Presentation of data
If the purpose of a website is to publish data, data should be at the center. However, while CSV data sets featured a preview option, there was absolutely no way to preview topological data. Of course geographical displays are a more complex problem to solve but as of 2013 there are many libraries that can effortlessly visualize geographical features. Topological data is presented in a textual catalogue, with abundant descriptions and numerous fields of metadata, but there is no map. The screenshot below is the page on the website that describes the data about Parco Nord (a park where I used to go running). Note that it does not offer any hint about what the data look like. Compare this with the element below: (almost) the same data visualized on GitHub as a GeoJSON file. I believe this format is much more effective in communicating what the data look like. I suspect you will agree with me. https://gist.github.com/abahgat/6334117
Choosing the right format
Topological data offered by the initiative is coded using the Shapefile data format, introduced in the 1990s for use with desktop GIS software. It is a very rich and powerful format but it encodes data as a set of compressed binary files, making it unusable with modern web applications without doing some prior processing.
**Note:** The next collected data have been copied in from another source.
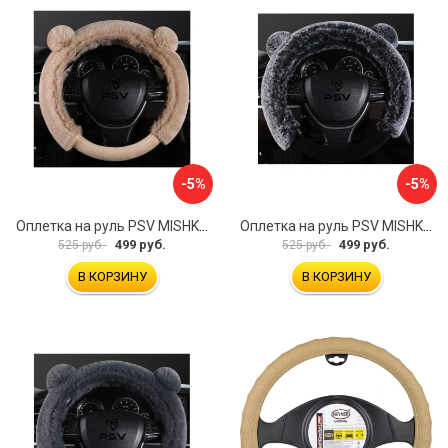
-5%
-5%
Оплетка на руль PSV MISHKA Premium 136099
Оплетка на руль PSV MISHKA Premium 136095
499 руб.
499 руб.
525 руб.
525 руб.
В КОРЗИНУ
В КОРЗИНУ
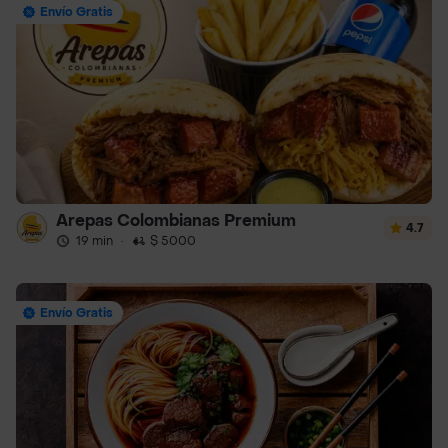
Envío Gratis
Arepas Colombianas Premium
4.7
19 min
·
$ 5000
Envío Gratis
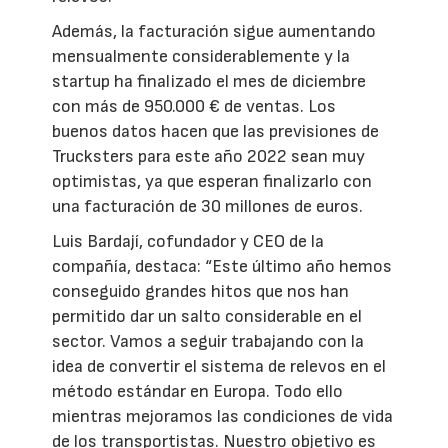
Además, la facturación sigue aumentando
mensualmente considerablemente y la
startup ha finalizado el mes de diciembre
con más de 950.000 € de ventas. Los
buenos datos hacen que las previsiones de
Trucksters para este año 2022 sean muy
optimistas, ya que esperan finalizarlo con
una facturación de 30 millones de euros.
Luis Bardají, cofundador y CEO de la
compañía, destaca: “Este último año hemos
conseguido grandes hitos que nos han
permitido dar un salto considerable en el
sector. Vamos a seguir trabajando con la
idea de convertir el sistema de relevos en el
método estándar en Europa. Todo ello
mientras mejoramos las condiciones de vida
de los transportistas. Nuestro objetivo es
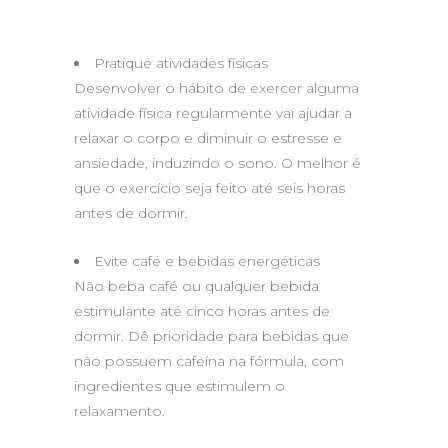
Pratique atividades físicas
Desenvolver o hábito de exercer alguma
atividade física regularmente vai ajudar a
relaxar o corpo e diminuir o estresse e
ansiedade, induzindo o sono. O melhor é
que o exercício seja feito até seis horas
antes de dormir.
Evite café e bebidas energéticas
Não beba café ou qualquer bebida
estimulante até cinco horas antes de
dormir. Dê prioridade para bebidas que
não possuem cafeína na fórmula, com
ingredientes que estimulem o
relaxamento.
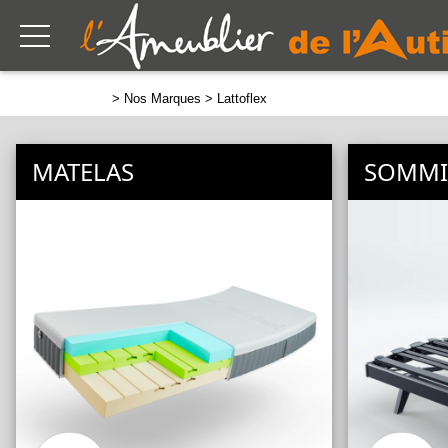
>
Nos Marques
> Lattoflex
MATELAS
SOMMI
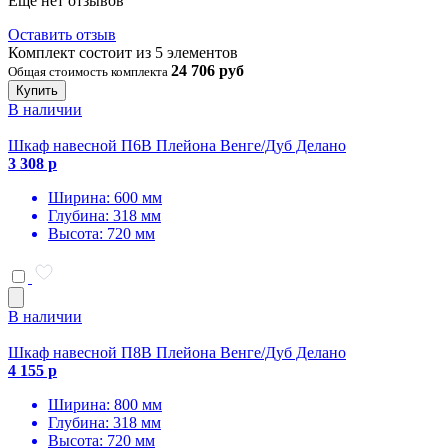
Еще нет отзывов
Оставить отзыв
Комплект состоит из 5 элементов
24 706 руб
Общая стоимость комплекта
Купить
В наличии
Шкаф навесной П6В Плейона Венге/Дуб Делано
3 308 р
Ширина: 600 мм
Глубина: 318 мм
Высота: 720 мм
В наличии
Шкаф навесной П8В Плейона Венге/Дуб Делано
4 155 р
Ширина: 800 мм
Глубина: 318 мм
Высота: 720 мм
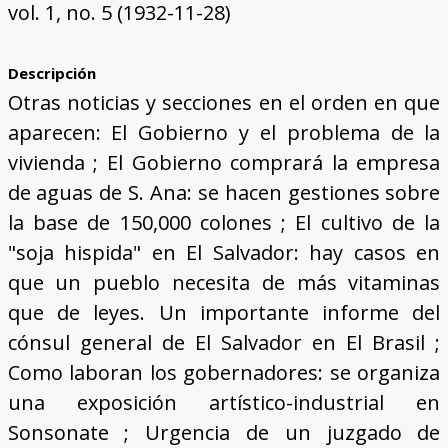
vol. 1, no. 5 (1932-11-28)
Descripción
Otras noticias y secciones en el orden en que
aparecen: El Gobierno y el problema de la
vivienda ; El Gobierno comprará la empresa
de aguas de S. Ana: se hacen gestiones sobre
la base de 150,000 colones ; El cultivo de la
"soja hispida" en El Salvador: hay casos en
que un pueblo necesita de más vitaminas
que de leyes. Un importante informe del
cónsul general de El Salvador en El Brasil ;
Como laboran los gobernadores: se organiza
una exposición artístico-industrial en
Sonsonate ; Urgencia de un juzgado de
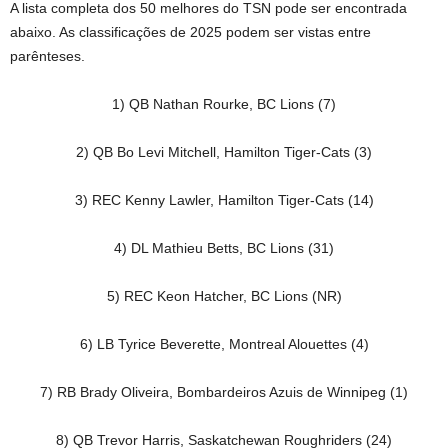
A lista completa dos 50 melhores do TSN pode ser encontrada
abaixo. As classificações de 2025 podem ser vistas entre
parênteses.
1) QB Nathan Rourke, BC Lions (7)
2) QB Bo Levi Mitchell, Hamilton Tiger-Cats (3)
3) REC Kenny Lawler, Hamilton Tiger-Cats (14)
4) DL Mathieu Betts, BC Lions (31)
5) REC Keon Hatcher, BC Lions (NR)
6) LB Tyrice Beverette, Montreal Alouettes (4)
7) RB Brady Oliveira, Bombardeiros Azuis de Winnipeg (1)
8) QB Trevor Harris, Saskatchewan Roughriders (24)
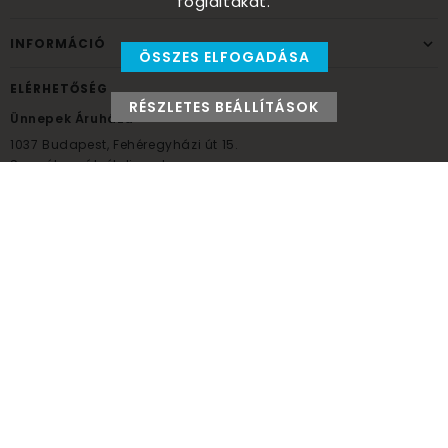
foglaltakat.
INFORMÁCIÓ
ÖSSZES ELFOGADÁSA
ELÉRHETŐSÉG
RÉSZLETES BEÁLLÍTÁSOK
Ünnepek Áruháza
1037
Budapest,
Fehéregyházi út 15.
Személyes átvételi pont
NYITVATARTÁS
Kedd - Péntek: 10:00 - 18:00
Szombat: 9:00 - 14:00
Hétfő, vasárnap: ZÁRVA
+36 30 984 6955
unnepekaruhaza@bwh.hu
UnnepekAruhaza
Ünnepek Áruháza © a partikellék specialista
While Shapefiles are great for professional GIS users, for an Open Data initiative to reach the most developers, using a text based format like KML or GeoJSON would have been a wiser choice, as it lowers the barrier for the general public to consume open data information. Both formats are sufficiently rich to encode structured information: the map below is a good example (and the raw file is still human-readable). https://gist.github.com/abahgat/6359868
The end result
After spending some time on this I ended up creating a GitHub repository with the data I played with converted to GeoJSON, ready for use with web applications, and wrote a simple visualization of the coverage of the city of Milan by the public transport network (the image you can see at the beginning of this post). Now, it would be great if whoever is responsible for Milan’s Open Data could look into making information available through better formats, leveraging Google Maps Engine or GitHub’s support for GeoJSON. While we wait for that to happen, if you convert more data to GeoJSON, feel free to fork opendata-milano on GitHub and contribute there.